What are elections like in Africas last absolute monarchy

What are elections like in Africa’s last absolute monarchy?

King Mswati III receives visit from Taiwan President Tsai Ing-wen, September 5, 2023 (AP Photo)

Among the most useless in the world: Today 59 representatives are elected in Eswatini, whose only power is to advise the king

Today, Friday September 29, general elections are taking place in Eswatini, a small state between South Africa and Mozambique that was known as Swaziland until five years ago. Around 590,000 registered voters (out of a total population of 1.2 million) will elect 59 representatives to the country’s lower house. These deputies are not allowed to belong to any political party and only have the power to advise the king. Eswatini is effectively the only remaining absolute monarchy in Africa and has been ruled by King Mswati III since 1986 without any concessions to democracy. guided. There are numerous autocratically ruled countries that use elections as a simple “front” ritual, but Eswatini’s electoral process remains one of the most useless in the world.

On paper, Eswatini has a parliamentary system, but representatives in the House of Representatives have no real power other than electing ten senators. However, the king simultaneously appointed twenty of them, thereby making the Senate, the body that was theoretically supposed to hold legislative power, also his emanation. In the most recent appointments, six of Mswati III’s twenty were. Senators nominated his relatives. Additionally, the king is above the constitution, has the power to repeal any law he doesn’t like, and can dissolve parliament. He appoints the prime minister and the government, controls the police and armed forces, and has suppressed dissent in all forms, including violence, over the nearly forty years of his rule, as denounced by Amnesty International, among others.

An independent state since 1968 (it was previously a British colony), Eswatini is about half the size of Belgium and 60 percent of its population lives on less than $2 a day.

Voters can choose on Friday from a list of candidates that was determined in the primaries on August 26: Only a few of the prospective MPs are openly opposed to the king and his government, and none are part of a political party. The existence of parties is permitted, but their members are not allowed to take part in elections. The main opposition party, the United Democratic People’s Movement (Pudemo), was declared a terrorist organization in 2010 and subsequently disbanded. Two of the opposition MPs elected in 2018 are currently in prison and a third is in exile. The main opposition groups have called on voters to boycott the elections: the full results of the last two elections in 2013 and 2018 were never published.

In the face of such obviously useless and absurd elections, a large protest movement developed in 2021, resulting in long and well-attended demonstrations, which were, however, violently repressed by the army: it is estimated that over 40 people were killed in the clashes. Meanwhile, a curfew was imposed and internet access was blocked.

In January of this year, civil rights lawyer Thulani Rudolf Maseko, one of the most prominent opposition figures, was killed by a commando outside his home. A few hours earlier, King Mswati III. indirectly announced the execution: “Some people should not cry and complain when a mercenary kills them: these people started the violence.”

King Mswati III during a traditional ceremony (AP Photo/Themba Hadebe, File)

Mswati is one of the last children of Sobhuza II, the first king of Swaziland after independence from the United Kingdom: when her father died, she was only 14 years old and one of 210 children fathered by the king with 70 different women ( according to the country’s official sources). Through a traditional and complex inheritance law, it was up to him to succeed him.

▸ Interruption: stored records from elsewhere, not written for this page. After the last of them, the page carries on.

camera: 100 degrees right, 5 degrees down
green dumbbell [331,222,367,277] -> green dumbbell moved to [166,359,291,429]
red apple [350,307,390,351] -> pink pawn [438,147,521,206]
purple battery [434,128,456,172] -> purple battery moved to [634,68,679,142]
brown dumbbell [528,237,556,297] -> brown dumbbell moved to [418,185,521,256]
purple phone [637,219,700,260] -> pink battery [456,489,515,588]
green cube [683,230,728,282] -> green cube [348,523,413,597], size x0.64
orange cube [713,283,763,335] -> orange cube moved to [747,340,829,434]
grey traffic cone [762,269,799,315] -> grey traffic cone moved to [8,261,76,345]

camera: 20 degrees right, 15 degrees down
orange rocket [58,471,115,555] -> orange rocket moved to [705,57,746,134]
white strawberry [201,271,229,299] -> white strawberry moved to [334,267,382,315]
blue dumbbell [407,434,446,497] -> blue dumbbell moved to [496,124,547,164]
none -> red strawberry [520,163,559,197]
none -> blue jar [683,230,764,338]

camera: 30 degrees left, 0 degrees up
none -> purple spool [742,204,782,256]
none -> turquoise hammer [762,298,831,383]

He studied in the United Kingdom until he was officially crowned at the age of 18, becoming the world’s youngest ruler. Mswati is quite well known abroad as he usually wears traditional clothing at official meetings and has a great passion for luxury cars and watches. He buys them compulsively, despite the great poverty of his kingdom: he once bought 19 different Rolls Royces for his 15 wives.

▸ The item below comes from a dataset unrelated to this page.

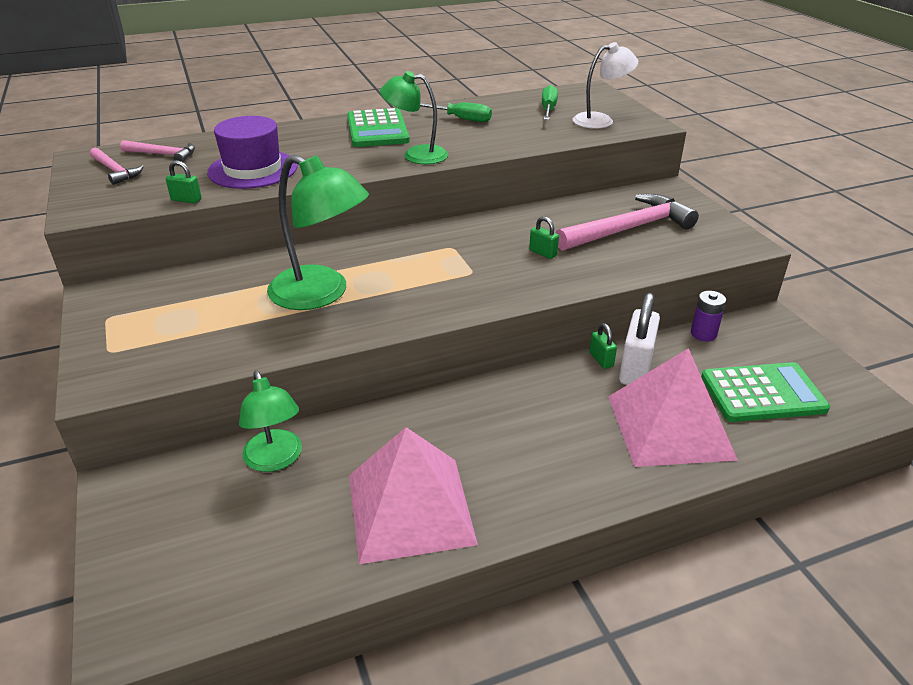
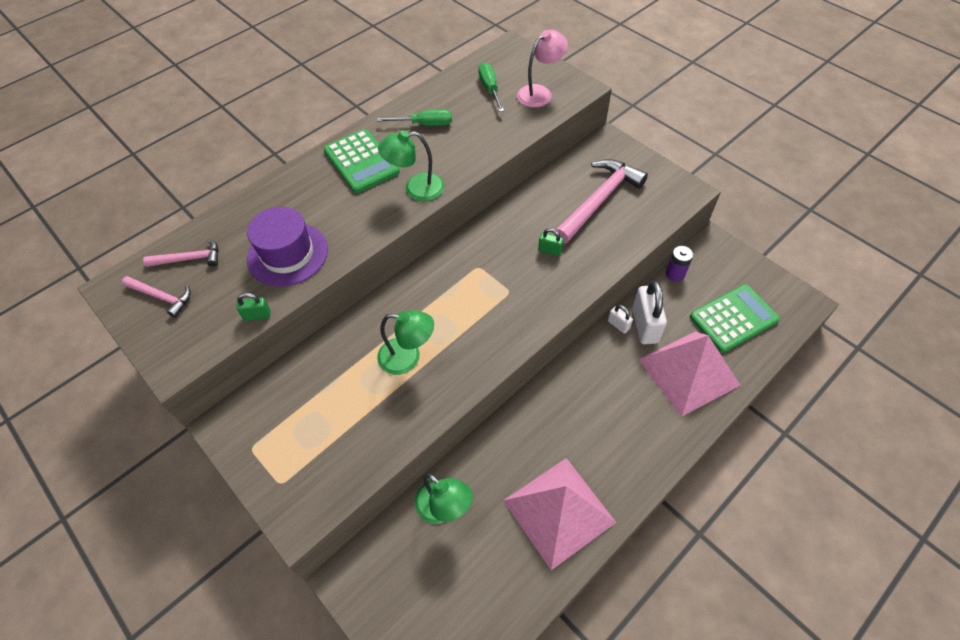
camera: 20 degrees left, 20 degrees up
green lamp [267,155,369,310] -> green lamp [377,310,434,375], size x0.65
white lamp [573,42,638,129] -> pink lamp [517,30,568,108]
green padlock [589,323,617,369] -> white padlock [608,305,633,334]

Although he imposed moral and behavioral rules inspired by Catholic fundamentalism on his subjects, he has maintained the tradition of polygamy: he currently has 15 wives and 36 children. In order to curb the spread of the HIV virus and thus AIDS (Eswatini has one of the highest proportions of people testing positive in the world), a law was passed in 2005 that required chastity until the age of 18. A few months later he violated this by marrying a 17-year-old girl: he punished himself by paying a cow as a fine.

The first discussions to begin Swaziland’s independence process in 1963 (Photo by Keystone/Getty Images)

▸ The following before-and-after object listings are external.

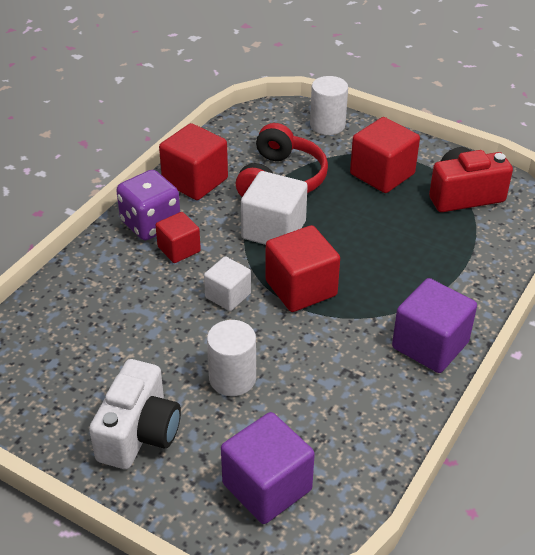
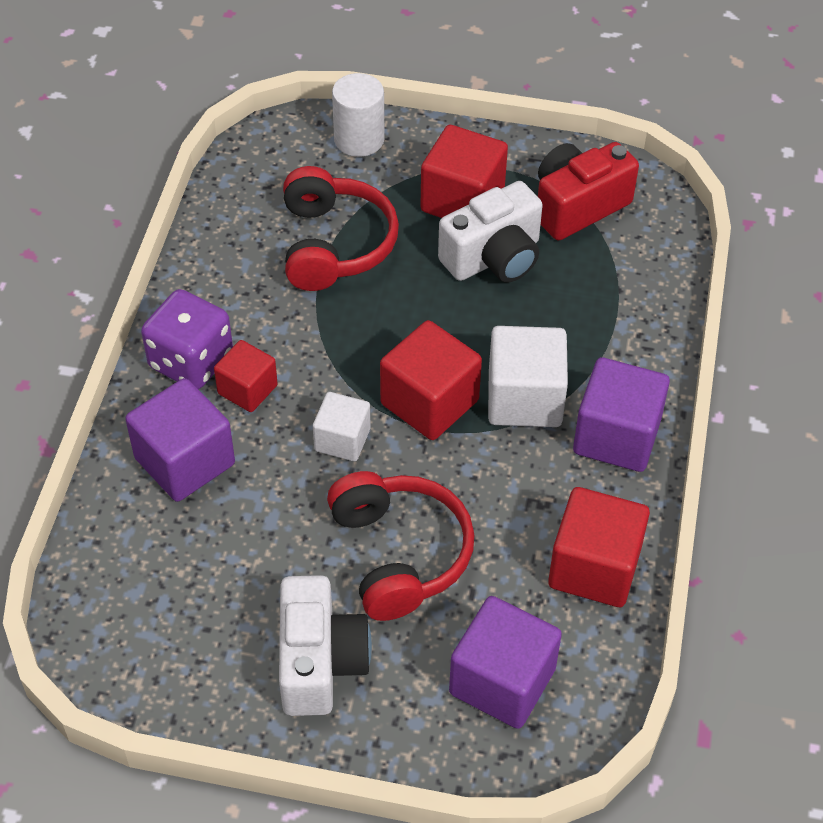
camera: 20 degrees left, 10 degrees up
red cube [159,123,228,200] -> red cube moved to [548,487,650,607]
white cylinder [207,320,256,396] -> red headphones [327,471,474,621]
white cube [241,171,308,245] -> white cube moved to [488,326,568,427]
none -> purple cube [125,378,235,502]
none -> white camera [438,181,543,283]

However, Mswati III’s entire style of government is particularly burdensome for the economy of her own state: the royal family’s spending budget weighs tens of millions of dollars every year, in a state where 60 percent of the population lives below the extreme poverty line. Corruption and human rights abuses are widely reported, but any form of dissent is prosecuted, including arbitrary detention and, in some cases, extrajudicial killings.

Mswati advocates and promotes anti-scientific practices and severely restricts women’s rights. His power is in no way balanced and his every decision, even the most irrational, becomes the law. For example, on his fiftieth birthday, he decided to change the name of the country because, in his opinion, Swaziland was too often “confused” abroad “with Switzerland” (Switzerland, in English): from then on the name Eswatini was introduced (country the Swazis, but in the local language).